22.	Section 4.8: Please define how to set and ignore the reserved bits.


23.	Section 4.5: Based on that many later sections just refer to the
Message Header, shouldn't the section title for section 4.5 be Message
Header? Now the first mentioning of "Message Header" are in Figure 16's
title. 


24.	Section 6.1:
   After sending a SESS_TERM message, an entity MAY continue a possible
   in-progress transfer in either direction.  After sending a SESS_TERM
   message, an entity SHALL NOT begin any new outgoing transfer (i.e.
   send an XFER_SEGMENT message) for the remainder of the session.
   After receving a SESS_TERM message, an entity SHALL NOT accept any
   new incoming transfer for the remainder of the session. 

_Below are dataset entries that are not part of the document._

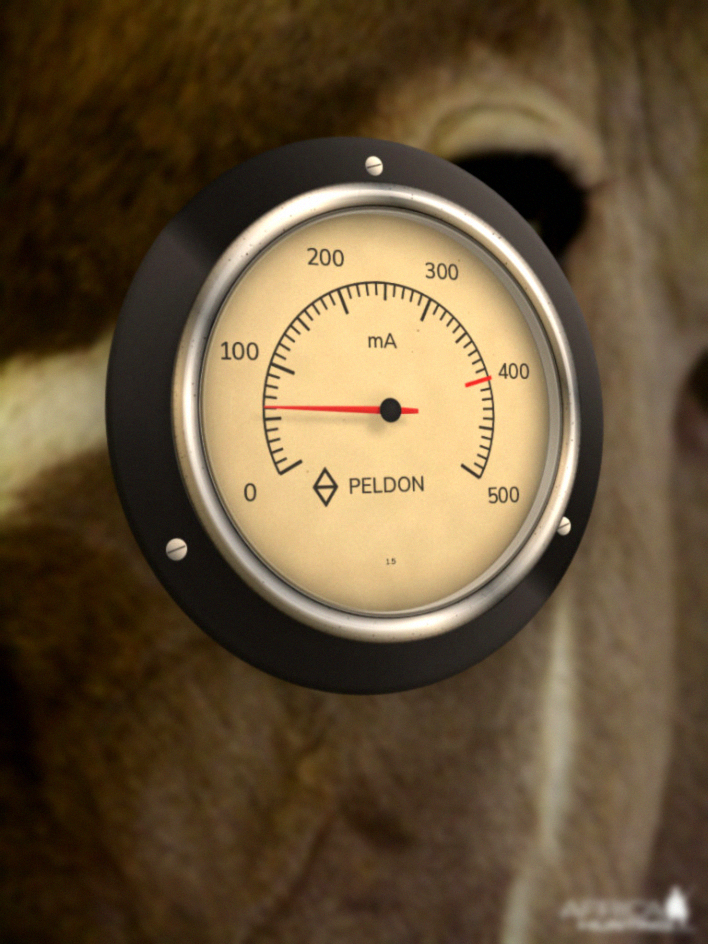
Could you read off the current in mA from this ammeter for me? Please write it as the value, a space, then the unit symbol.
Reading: 60 mA
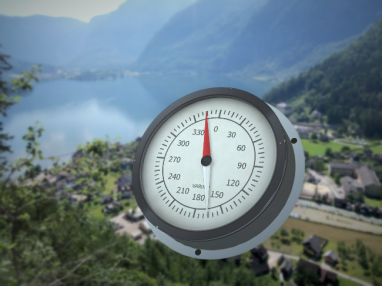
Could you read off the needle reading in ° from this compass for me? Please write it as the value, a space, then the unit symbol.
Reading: 345 °
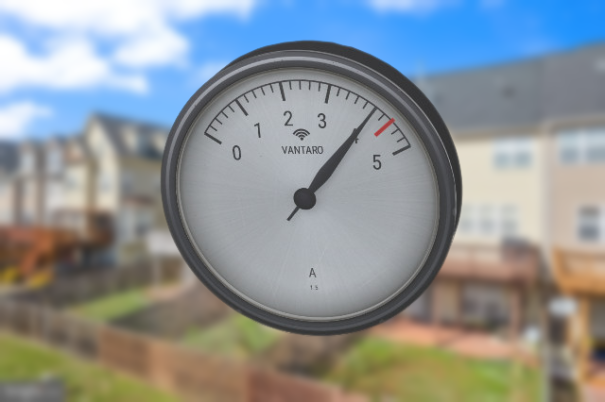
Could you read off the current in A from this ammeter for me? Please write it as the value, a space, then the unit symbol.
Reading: 4 A
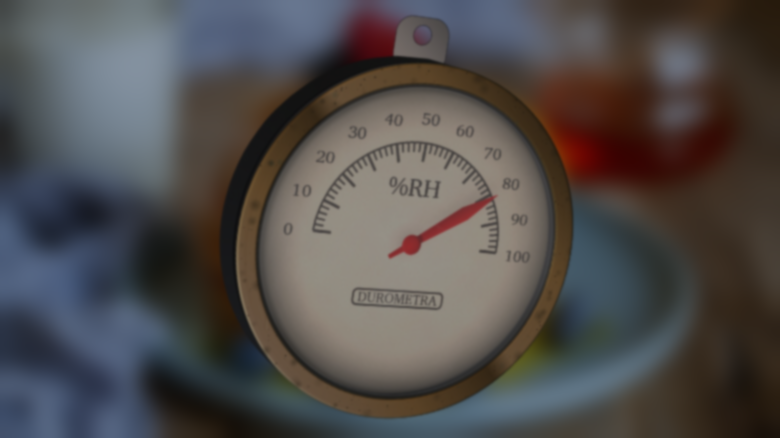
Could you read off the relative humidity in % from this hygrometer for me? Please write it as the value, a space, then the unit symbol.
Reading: 80 %
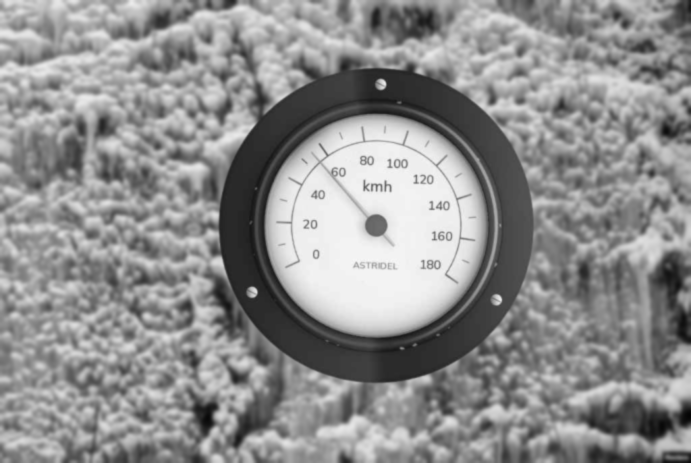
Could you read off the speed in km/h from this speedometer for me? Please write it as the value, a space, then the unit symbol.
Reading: 55 km/h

To me it seems that the above paragraph contains one contradiction. The
parenthesis in the second sentence (i.e. send an XFER_SEGMENT message)
appears to be false. Because as the beginning of the sentence implies that
it can't start a new transfer. However SESS_TERM is allowed to be inserted
in between XFER_SEGEMENT messages for a transfer ID, i.e.
XFER_SEGMENT(ID=7), SESS_TERM, XFER_SEGMENT(ID=7, end) is an allowed
sequence. Can you please clarify.


25.	Section 8. 
If this identifier is used outside of a TLS-secured session or 
   without further verification as a means to determine which bundles
   are transmitted over the session, then the node that has falsified
   its identity would be able to obtain bundles that it otherwise would
   not have.

I don't see how a entity could trust the in SESS_INIT provided EID more just
because it is in TLS unless there are some mechanism for binding the EID to
the TLS session endpoint (client or server). Some type of authentication is
needed to prove the identity. 


26.	Section 8.
Therefore, an entity SHALL NOT use the EID value of an
unsecured contact header to derive a peer node's identity unless it
   can corroborate it via other means.

The EID value is not part of the CH, only SESS_INIT. Is this a left over
from TCPCLv3 or earlier versions?


27.	Section 8. Needs text on  TLS stripping attack due to the optional
TLS usage.


28.	Section 9: "In this section, registration procedures are as defined
in [RFC8126]." . defined as in .


29.	Section 9: "Some of the registries below are created new for TCPCLv4
but share code values with TCPCLv3."

I don't think "share" is the right word here. Maybe "Some of the registries
have been defined as version specific to TCPCLv4, and imports some or all
codepoints from TCPCLv3."


30.	Section 9.3: Is RFC Required unnecessary strict? Considering the
quite large name space, I would think that specification required would be a
suitable policy? Just trying to understand what you think is gained by
having someone publish the extension as an RFC, in any stream including the
independent. 


31.	Section 9.4: Same question as for 30)


32.	Section 9.5: Here RFC required may be suitable. However, does it
make sense to allocate 2 or 4 points also here for Private/Experiments?


33.	Section 9.6: Here I would consider Expert Review with a
specification requirement. I also do not understand why so much is reserved,
a reason for that? 


34.	I would expect that the policy for 9.6-9.8 to be aligned so may
require change if change is decided on 33. 


35.	A big question I have after having read this document is how one
discover / determine the IP+port(s) to connect to for a given EID. Is this
currently completely deployment specific? And how bound is this to Bundle
routing? 

What may be missing is the section that tells the intended implementor that
in addition to follow this specification you do need a solution to the
following things, like for example authentication framework that allows one
to verify the TLS connects to EID mappings. Or an address resolution
protocol that maps EID to IP address and port pairs for cases when routing
simply give you Forward this bundle to EID using TCPCLv4.